From 1995 to 2000, 13,334 S. Enteritidis infections were recorded in Denmark, accounting for 62% of all zoonotic salmonella infections. To monitor drug resistance (2), we examined a random sample of 2,546 isolates, of which 82 (3.2%) were resistant to the quinolone nalidixic acid. These data showed that quinolone resistance increased from 0.8% (3 of 384 isolates) in 1995 to 8.5% (31 of 366) in 2000 (Figure). Resistance to other antimicrobial agents was infrequent, and quinolone resistance was mainly present as a single resistance.

Quinolone resistance was related to foreign travel as well as S. Enteritidis phage type (PT). In isolates from patients with a known history of foreign travel, 8.9% were resistant, compared with 2.4% in domestically acquired infections (p<0.0001; Table). In 157 patients who had returned from a European destination (excluding Scandinavia), 18 (11.5%) had resistant isolates. Resistance was highest in patients returning from Spain: 12 (19.7%) of 61 isolates were resistant. Five (7.5%) resistant strains were found in 67 isolates from Asia (mainly Turkey and Thailand), but no resistant strains were recovered from 25 persons who had traveled to Africa. Five patients had visited other countries (1 resistant strain), and we had no information about the destination for the remaining 48 patients (3 resistant strains).

The major sources of domestically acquired S. Enteritidis infections are raw or undercooked eggs produced in Denmark (3, unpub. data). The most common phage types in Danish layer hens are PT 6 and PT 8, which accounted for 65.1% of the domestically acquired infections in our study. Resistance in these two phage types remained low (Table), as were the rates of resistance in PT 13A, PT 25, and PT 34. These types also originate from layer hens. In contrast, the proportion of resistant isolates was highest in phage types PT 1, PT 4, PT 6A, PT 14B, and PT 21, which are often associated with infections from imported poultry products, including imported broiler chickens.

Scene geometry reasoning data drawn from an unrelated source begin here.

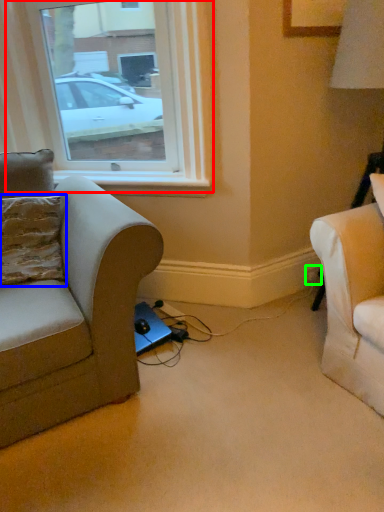
Question: Which object is positioned closest to window (highlighted by a red box)? Select from pillow (highlighted by a blue box) and electric outlet (highlighted by a green box).

Choices:
 (A) pillow
 (B) electric outlet

Answer: (A)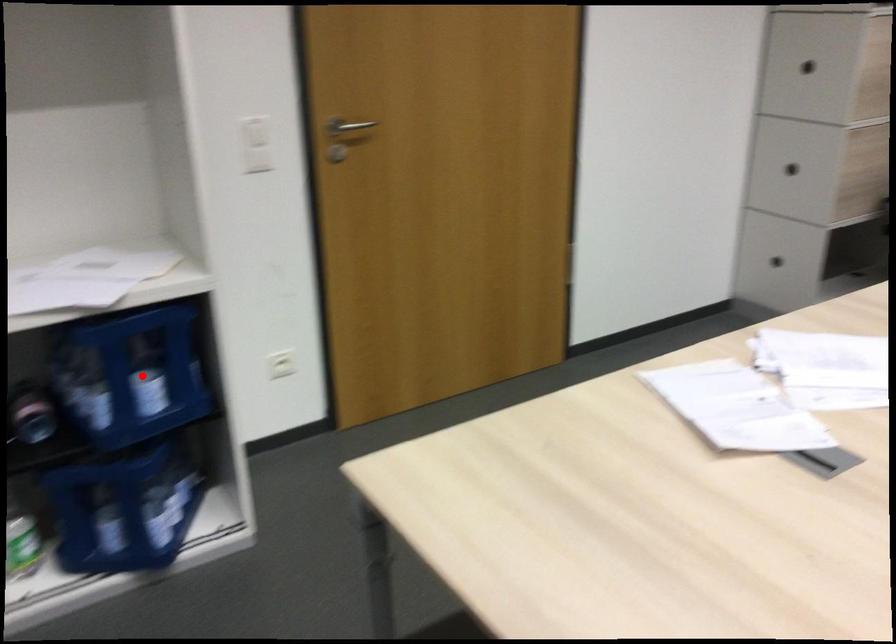
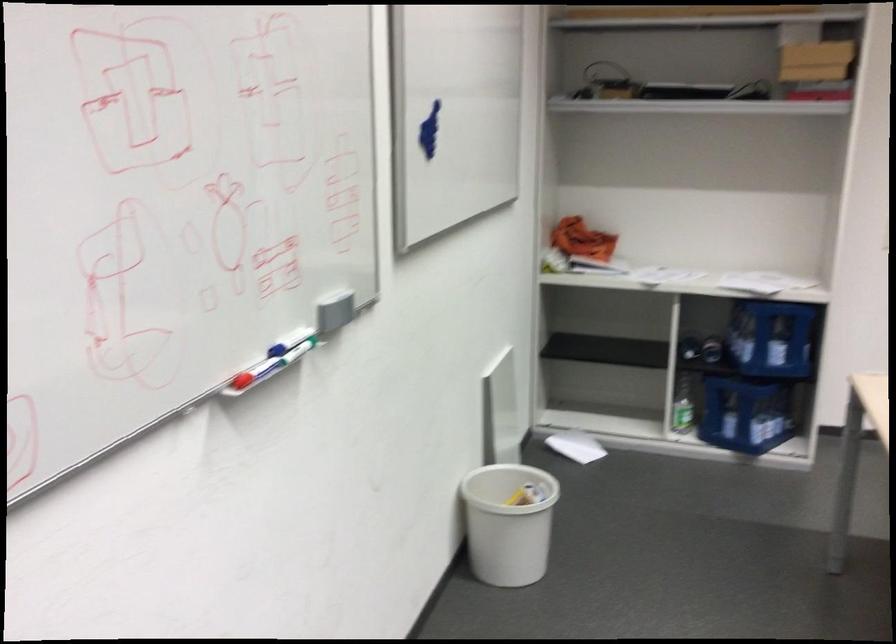
Locate, in the second image, the point that corresponds to the highlighted location in the first image.

(771, 337)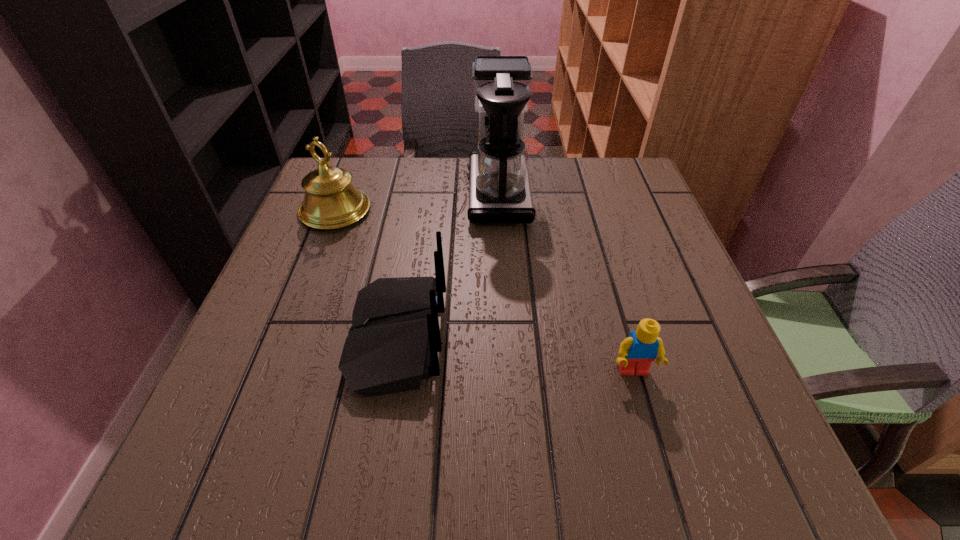
The height and width of the screenshot is (540, 960). I want to click on the second object from right to left, so click(500, 192).

Where is `coffee maker`? coffee maker is located at coordinates (500, 192).

In order to click on the leftmost object in this screenshot , I will do `click(331, 201)`.

This screenshot has height=540, width=960. Identify the location of the second object from left to right. (393, 344).

You are a GUI agent. You are given a task and a screenshot of the screen. Output one action in this format:
    pyautogui.click(x=<x>, y=<y>)
    Task: Click on the shortest object
    The height and width of the screenshot is (540, 960).
    Given the screenshot: What is the action you would take?
    pyautogui.click(x=637, y=352)

Locate an element on the screen. The height and width of the screenshot is (540, 960). the rightmost object is located at coordinates (637, 352).

I want to click on vacant region located 0.140m at the front of the coffee maker where the controls are located, so click(x=410, y=193).

What are the coordinates of `free location located 0.050m at the front of the coffee maker where the controls are located` in the screenshot? It's located at (446, 193).

Identify the location of free region located 0.350m at the front of the coffee maker where the controls are located. (324, 193).

Identify the location of vacant area located 0.400m on the front of the bell. (265, 393).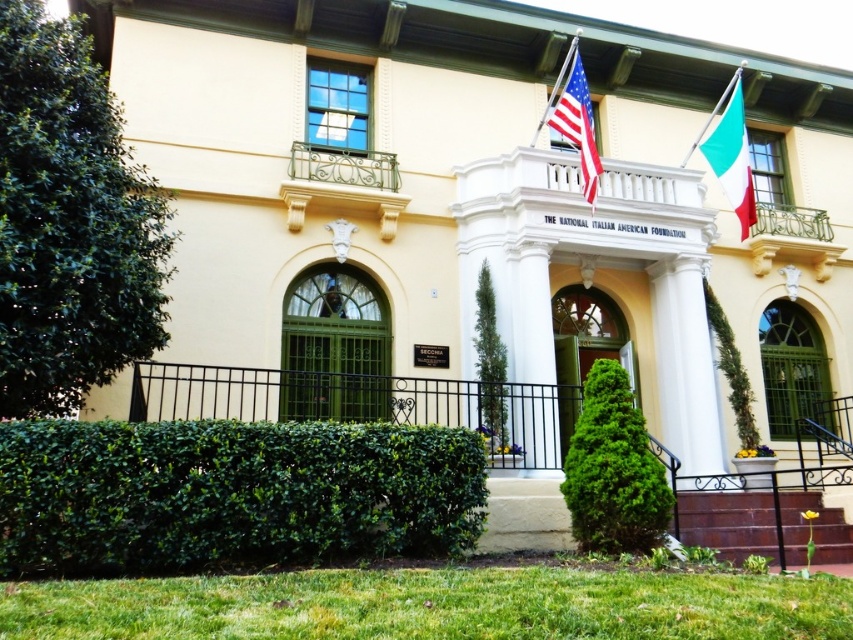
Question: Among these points, which one is farthest from the camera?

Choices:
 (A) (723, 97)
 (B) (344, 422)
 (C) (570, 122)
 (D) (500, 401)

Answer: (A)

Question: Can you confirm if green leafy hedge at lower left is bigger than matte white flag at center?

Choices:
 (A) no
 (B) yes

Answer: (B)

Question: Is green leafy hedge at left closer to the viewer compared to matte white flag at center?

Choices:
 (A) no
 (B) yes

Answer: (B)

Question: Where is green leafy hedge at lower left located in relation to green textured hedge at center in the image?

Choices:
 (A) below
 (B) above

Answer: (A)

Question: Which of the following is the farthest from the observer?

Choices:
 (A) coord(622,499)
 (B) coord(692,520)

Answer: (B)

Question: Which of the following is the closest to the observer?

Choices:
 (A) green leafy bush at center
 (B) brown wooden stairs at lower right
 (C) green leafy hedge at lower left
 (D) green wrought iron balustrade at upper center

Answer: (C)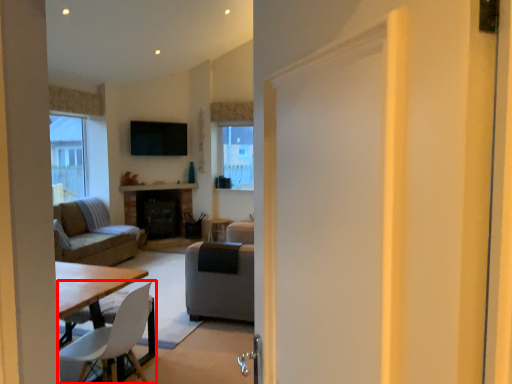
Question: From the image's perspective, what is the correct spatial relationship of chair (annotated by the red box) in relation to studio couch?

Choices:
 (A) above
 (B) below

Answer: (B)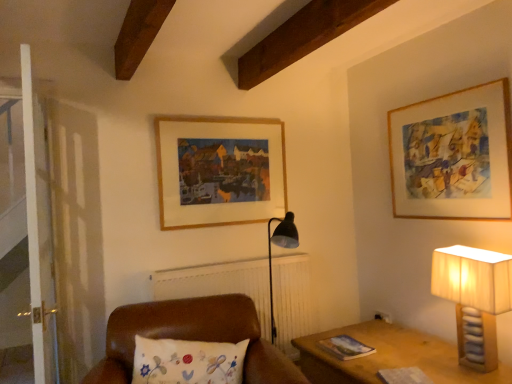
The image size is (512, 384). Describe the element at coordinates (474, 298) in the screenshot. I see `beige fabric lampshade at right` at that location.

The height and width of the screenshot is (384, 512). What do you see at coordinates (453, 155) in the screenshot?
I see `wooden frame at upper right, positioned as the 1th picture frame in right-to-left order` at bounding box center [453, 155].

The width and height of the screenshot is (512, 384). I want to click on leather cushion at center, so click(x=192, y=337).

The height and width of the screenshot is (384, 512). I want to click on beige fabric lampshade at right, so click(x=474, y=298).

Measure the distance from wooden picture frame at upper center, arranged as the 2th picture frame when viewed from the right, to beige fabric lampshade at right.

wooden picture frame at upper center, arranged as the 2th picture frame when viewed from the right, is 4.56 feet from beige fabric lampshade at right.

Where is `lamp below the wooden picture frame at upper center, placed as the first picture frame when sorted from left to right (from a real-world perspective)`? lamp below the wooden picture frame at upper center, placed as the first picture frame when sorted from left to right (from a real-world perspective) is located at coordinates (474, 298).

Looking at this image, from the image's perspective, which object appears higher, wooden picture frame at upper center, placed as the first picture frame when sorted from left to right, or beige fabric lampshade at right?

From the image's view, wooden picture frame at upper center, placed as the first picture frame when sorted from left to right, is above.

Could beige fabric lampshade at right be considered to be inside wooden picture frame at upper center, placed as the first picture frame when sorted from left to right?

No, wooden picture frame at upper center, placed as the first picture frame when sorted from left to right, does not contain beige fabric lampshade at right.

Is wooden frame at upper right, positioned as the 1th picture frame in right-to-left order, oriented away from wooden picture frame at upper center, placed as the first picture frame when sorted from left to right?

wooden frame at upper right, positioned as the 1th picture frame in right-to-left order, is not turned away from wooden picture frame at upper center, placed as the first picture frame when sorted from left to right.

Considering their positions, is wooden frame at upper right, positioned as the 1th picture frame in right-to-left order, located in front of or behind wooden picture frame at upper center, arranged as the 2th picture frame when viewed from the right?

Visually, wooden frame at upper right, positioned as the 1th picture frame in right-to-left order, is located in front of wooden picture frame at upper center, arranged as the 2th picture frame when viewed from the right.

Can you confirm if wooden frame at upper right, positioned as the 1th picture frame in right-to-left order, is positioned to the right of wooden picture frame at upper center, placed as the first picture frame when sorted from left to right?

Yes.

Can you tell me how much wooden frame at upper right, the second picture frame in the left-to-right sequence, and wooden picture frame at upper center, placed as the first picture frame when sorted from left to right, differ in facing direction?

The facing directions of wooden frame at upper right, the second picture frame in the left-to-right sequence, and wooden picture frame at upper center, placed as the first picture frame when sorted from left to right, are 90.2 degrees apart.

Is wooden frame at upper right, positioned as the 1th picture frame in right-to-left order, in contact with leather cushion at center?

No, wooden frame at upper right, positioned as the 1th picture frame in right-to-left order, is not making contact with leather cushion at center.

From the image's perspective, is wooden frame at upper right, the second picture frame in the left-to-right sequence, above or below leather cushion at center?

wooden frame at upper right, the second picture frame in the left-to-right sequence, is situated higher than leather cushion at center in the image.

Is wooden frame at upper right, positioned as the 1th picture frame in right-to-left order, closer to the viewer compared to leather cushion at center?

No, it is behind leather cushion at center.

Is point (242, 164) positioned after point (444, 132)?

Yes, point (242, 164) is behind point (444, 132).

Which object is positioned more to the right, wooden picture frame at upper center, placed as the first picture frame when sorted from left to right, or wooden frame at upper right, the second picture frame in the left-to-right sequence?

wooden frame at upper right, the second picture frame in the left-to-right sequence.

This screenshot has height=384, width=512. Find the location of `picture frame lying above the wooden picture frame at upper center, placed as the first picture frame when sorted from left to right (from the image's perspective)`. picture frame lying above the wooden picture frame at upper center, placed as the first picture frame when sorted from left to right (from the image's perspective) is located at coordinates (453, 155).

Is there a large distance between wooden picture frame at upper center, arranged as the 2th picture frame when viewed from the right, and wooden frame at upper right, positioned as the 1th picture frame in right-to-left order?

Yes, wooden picture frame at upper center, arranged as the 2th picture frame when viewed from the right, and wooden frame at upper right, positioned as the 1th picture frame in right-to-left order, are located far from each other.

Which is closer to the camera, (441, 269) or (486, 152)?

The point (441, 269) is closer.

From the image's perspective, which one is positioned higher, beige fabric lampshade at right or wooden frame at upper right, the second picture frame in the left-to-right sequence?

wooden frame at upper right, the second picture frame in the left-to-right sequence, is shown above in the image.

Can you confirm if beige fabric lampshade at right is positioned to the right of wooden frame at upper right, the second picture frame in the left-to-right sequence?

Yes.

Is beige fabric lampshade at right next to leather cushion at center?

There is a gap between beige fabric lampshade at right and leather cushion at center.

Which object is positioned more to the right, beige fabric lampshade at right or leather cushion at center?

beige fabric lampshade at right is more to the right.

Is beige fabric lampshade at right bigger than leather cushion at center?

No, beige fabric lampshade at right is not bigger than leather cushion at center.

Measure the distance from beige fabric lampshade at right to leather cushion at center.

beige fabric lampshade at right and leather cushion at center are 1.07 meters apart.

Is beige fabric lampshade at right located outside wooden picture frame at upper center, placed as the first picture frame when sorted from left to right?

Indeed, beige fabric lampshade at right is completely outside wooden picture frame at upper center, placed as the first picture frame when sorted from left to right.

Does beige fabric lampshade at right touch wooden picture frame at upper center, arranged as the 2th picture frame when viewed from the right?

beige fabric lampshade at right and wooden picture frame at upper center, arranged as the 2th picture frame when viewed from the right, are not in contact.

Considering the sizes of objects beige fabric lampshade at right and wooden picture frame at upper center, placed as the first picture frame when sorted from left to right, in the image provided, who is smaller, beige fabric lampshade at right or wooden picture frame at upper center, placed as the first picture frame when sorted from left to right,?

With smaller size is wooden picture frame at upper center, placed as the first picture frame when sorted from left to right.

Considering the relative positions of beige fabric lampshade at right and wooden picture frame at upper center, arranged as the 2th picture frame when viewed from the right, in the image provided, is beige fabric lampshade at right to the left or to the right of wooden picture frame at upper center, arranged as the 2th picture frame when viewed from the right,?

beige fabric lampshade at right is to the right of wooden picture frame at upper center, arranged as the 2th picture frame when viewed from the right.

Find the location of a particular element. The image size is (512, 384). lamp located underneath the wooden picture frame at upper center, placed as the first picture frame when sorted from left to right (from a real-world perspective) is located at coordinates (474, 298).

I want to click on picture frame above the wooden frame at upper right, the second picture frame in the left-to-right sequence (from a real-world perspective), so coord(219,170).

Considering their positions, is leather cushion at center positioned further to wooden picture frame at upper center, arranged as the 2th picture frame when viewed from the right, than beige fabric lampshade at right?

The object further to wooden picture frame at upper center, arranged as the 2th picture frame when viewed from the right, is beige fabric lampshade at right.

Estimate the real-world distances between objects in this image. Which object is further from leather cushion at center, wooden picture frame at upper center, arranged as the 2th picture frame when viewed from the right, or wooden frame at upper right, positioned as the 1th picture frame in right-to-left order?

The object further to leather cushion at center is wooden frame at upper right, positioned as the 1th picture frame in right-to-left order.

Which object lies further to the anchor point wooden frame at upper right, the second picture frame in the left-to-right sequence, leather cushion at center or beige fabric lampshade at right?

Among the two, leather cushion at center is located further to wooden frame at upper right, the second picture frame in the left-to-right sequence.

Which object lies nearer to the anchor point wooden picture frame at upper center, placed as the first picture frame when sorted from left to right, wooden frame at upper right, the second picture frame in the left-to-right sequence, or leather cushion at center?

Based on the image, leather cushion at center appears to be nearer to wooden picture frame at upper center, placed as the first picture frame when sorted from left to right.

Based on their spatial positions, is leather cushion at center or wooden picture frame at upper center, arranged as the 2th picture frame when viewed from the right, further from wooden frame at upper right, positioned as the 1th picture frame in right-to-left order?

leather cushion at center is positioned further to the anchor wooden frame at upper right, positioned as the 1th picture frame in right-to-left order.

Which object lies nearer to the anchor point wooden frame at upper right, positioned as the 1th picture frame in right-to-left order, beige fabric lampshade at right or wooden picture frame at upper center, arranged as the 2th picture frame when viewed from the right?

beige fabric lampshade at right is positioned closer to the anchor wooden frame at upper right, positioned as the 1th picture frame in right-to-left order.

Based on their spatial positions, is wooden picture frame at upper center, arranged as the 2th picture frame when viewed from the right, or beige fabric lampshade at right closer to leather cushion at center?

wooden picture frame at upper center, arranged as the 2th picture frame when viewed from the right, is positioned closer to the anchor leather cushion at center.

Based on their spatial positions, is wooden picture frame at upper center, placed as the first picture frame when sorted from left to right, or leather cushion at center further from wooden frame at upper right, the second picture frame in the left-to-right sequence?

leather cushion at center.

Where is `picture frame between wooden picture frame at upper center, placed as the first picture frame when sorted from left to right, and beige fabric lampshade at right`? The height and width of the screenshot is (384, 512). picture frame between wooden picture frame at upper center, placed as the first picture frame when sorted from left to right, and beige fabric lampshade at right is located at coordinates (453, 155).

At what (x,y) coordinates should I click in order to perform the action: click on picture frame between leather cushion at center and wooden frame at upper right, the second picture frame in the left-to-right sequence, in the horizontal direction. Please return your answer as a coordinate pair (x, y). Looking at the image, I should click on (219, 170).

From 1994 to 1997 in England and Wales, quinolone resistance in S. Enteritidis increased from 0.4 % to 1.3%. As in our study, resistance was highest in PT 1 (19%) and PT 6A (14%) (4). These types were mainly associated with foreign travel. In a recent study from Spain, 31% of 385 S. Enteritidis isolates overall but 80% of PT 1 isolates were reported to be quinolone resistant (5).

The emergence of quinolone resistance in the most common salmonella serotype worldwide is a serious public health concern. Resistance to nalidixic acid has been associated with reduced efficacy of fluoroquinolones such as ciprofloxacin (6,7). The use of nalidixic acid or fluoroquinolones in humans is unlikely to contribute substantially to the increase in resistance, for the following reasons: An antibiotic prescribed in connection with a physician’s request for a fecal specimen is unlikely to have affected the resistance pattern because treatment is usually initiated after the specimen is collected. Fluoroquinolones are potent bactericidal drugs and are not likely to select for resistance when therapeutic concentrations are obtained (8). Nalidixic acid is used in some developing countries for the treatment of dysentery, but the this practice is unlikely to select for quinolone-resistant S. Enteritidis in the zoonotic reservoir. The prevalence of resistance in S. Enteritidis was, in our study, highest in patients returning from developed countries. Furthermore, fluoroquinolones are not used to treat children. In children <15 years of age, the prevalence of quinolone-resistant strains was 9.5% (4/42) among patients with a history of foreign travel and 1.4% (7/499) in domestically acquired cases. The corresponding figures for adults were 8.9% (23/260) and 2.7% (47/1,744). Finally, the use of quinolones in humans could not conceivably be responsible for the large variation in the prevalence of resistance by phage type. If the use of quinolones in human medicine contributed to the emergence of quinolone resistance in S. Enteritidis, resistance would be found independently of phage type.

Increasing quinolone resistance is not confined to foodborne salmonella but also includes campylobacters; resistance is primarily driven by the use of fluoroquinolones in the livestock production (8,9). Limited quantities of fluoroquinolones are currently used in food production in Scandinavia. During 1997-1998, the annual use of the liquid formulation of fluoroquinolones for 130 million to 140 million poultry was <150 kg; during 1999-2000, usage decreased to <100 kg (2). Unfortunately, quantitative data on the use of fluoroquinolones are not available from most areas. Several fluoroquinolones are licensed and used in other countries of Europe, Southeast Asia, and the Americas for treatment of food animals, particularly for mass medication in the poultry industry, mainly for broiler chickens (2,7–11). Our data support concerns that the current pattern of quinolone use in food animals leads to increasing quinolone resistance in S. Enteritidis and that action should be taken to limit this use.